-------- Study text --------

Talked about a lot of cool writerly stuff there about how to make a deep and well fleshed out characters. The dude running the panel had a fairly good understanding of the basics… all the stuff the writing books tell you about how to make your character seem more like a real person. Ask yourself questions about what they are, who they are, when they were born, where they come from, why they do what they do, that kind of thing. What are their motivations? What is their involvement in the world you have built around them?

Stuff I already knew, to be honest, but there is a lot of benefit in just doing something with a bunch of fellow writers. We are such a solitary and isolated lot that anything that lets us all be together and relax and enjoy is worth its weight in publisher’s ink.

I brought up one of my own favorite subjects, which is character appeal. What makes certain character just leap out and make you fall in love with them? What makes a Superman, a Mickey Mouse, a Sherlock Holmes? Characters that have such enormous appeal that they become, essentially, immortal, unlike their all too mortal creators?

Because that is seriously the sort of thing I would like to get into. I want to make characters that people will love so much, they cannot wait to see the next thing they get up to. It’s something I learned from all my sitcom watching, but it applies to everything. Characters people love and want to spend time with will carry your work forward better than absolutely anything else. Audiences will forgive bad writing, poor special effects, plot inconsistencies, and practically all other sins and errors if they love the character enough.

Yes, I’m talking about Doctor Who at the moment. Now THAT is a character that has stood the test of time and proved irresistible to audiences.

--------

Reproduce the entire passage on writing memorable characters word for word, without changing anything. The listing that comes next has no connection to the passage on writing memorable characters.

-------- Information supplied --------

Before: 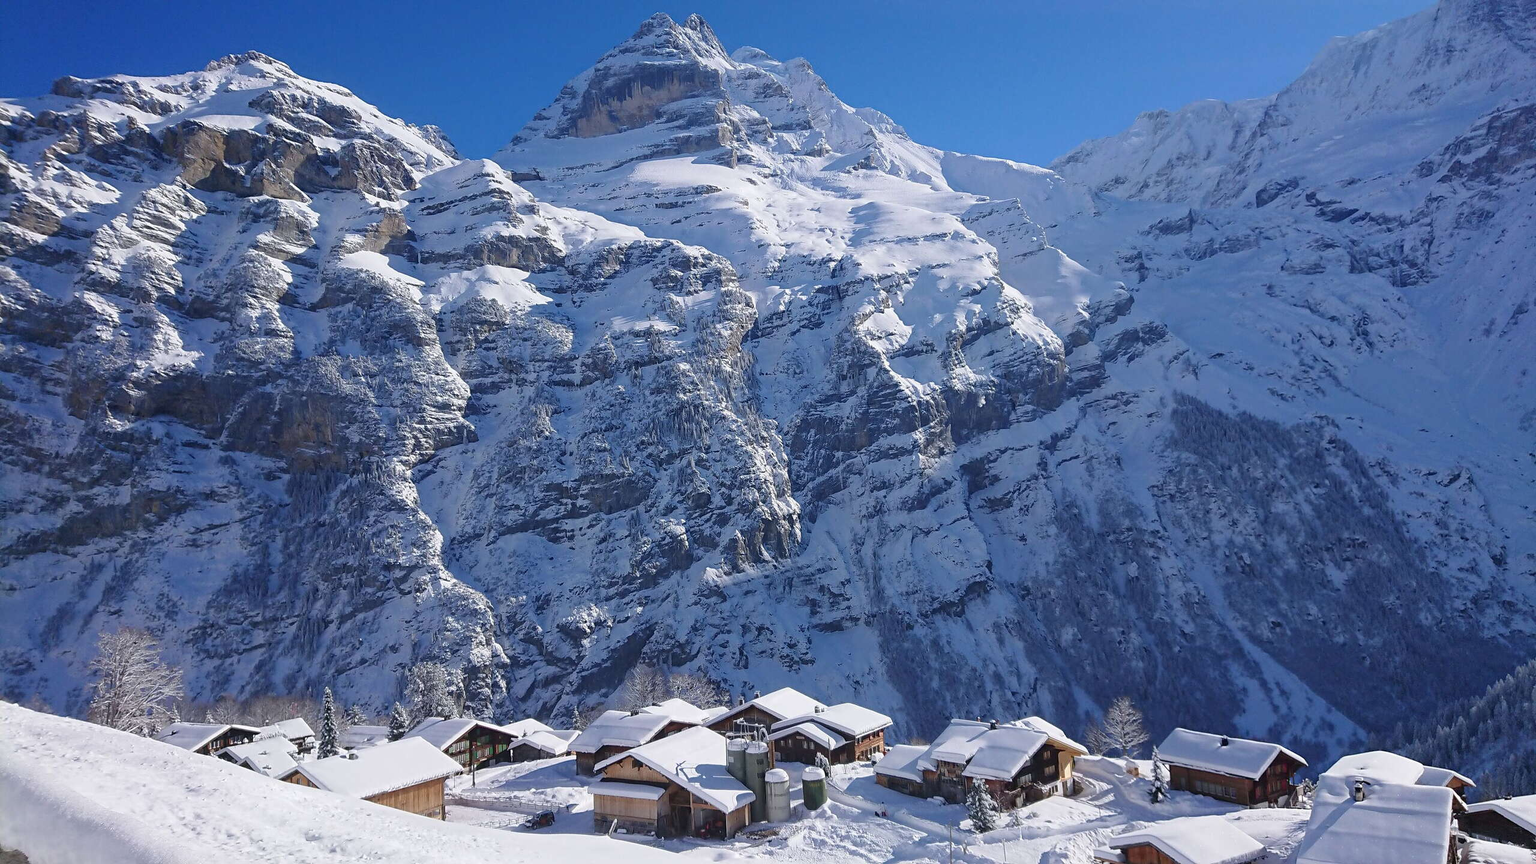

--------

* _Result below_
Talked about a lot of cool writerly stuff there about how to make a deep and well fleshed out characters. The dude running the panel had a fairly good understanding of the basics… all the stuff the writing books tell you about how to make your character seem more like a real person. Ask yourself questions about what they are, who they are, when they were born, where they come from, why they do what they do, that kind of thing. What are their motivations? What is their involvement in the world you have built around them?

Stuff I already knew, to be honest, but there is a lot of benefit in just doing something with a bunch of fellow writers. We are such a solitary and isolated lot that anything that lets us all be together and relax and enjoy is worth its weight in publisher’s ink.

I brought up one of my own favorite subjects, which is character appeal. What makes certain character just leap out and make you fall in love with them? What makes a Superman, a Mickey Mouse, a Sherlock Holmes? Characters that have such enormous appeal that they become, essentially, immortal, unlike their all too mortal creators?

Because that is seriously the sort of thing I would like to get into. I want to make characters that people will love so much, they cannot wait to see the next thing they get up to. It’s something I learned from all my sitcom watching, but it applies to everything. Characters people love and want to spend time with will carry your work forward better than absolutely anything else. Audiences will forgive bad writing, poor special effects, plot inconsistencies, and practically all other sins and errors if they love the character enough.

Yes, I’m talking about Doctor Who at the moment. Now THAT is a character that has stood the test of time and proved irresistible to audiences.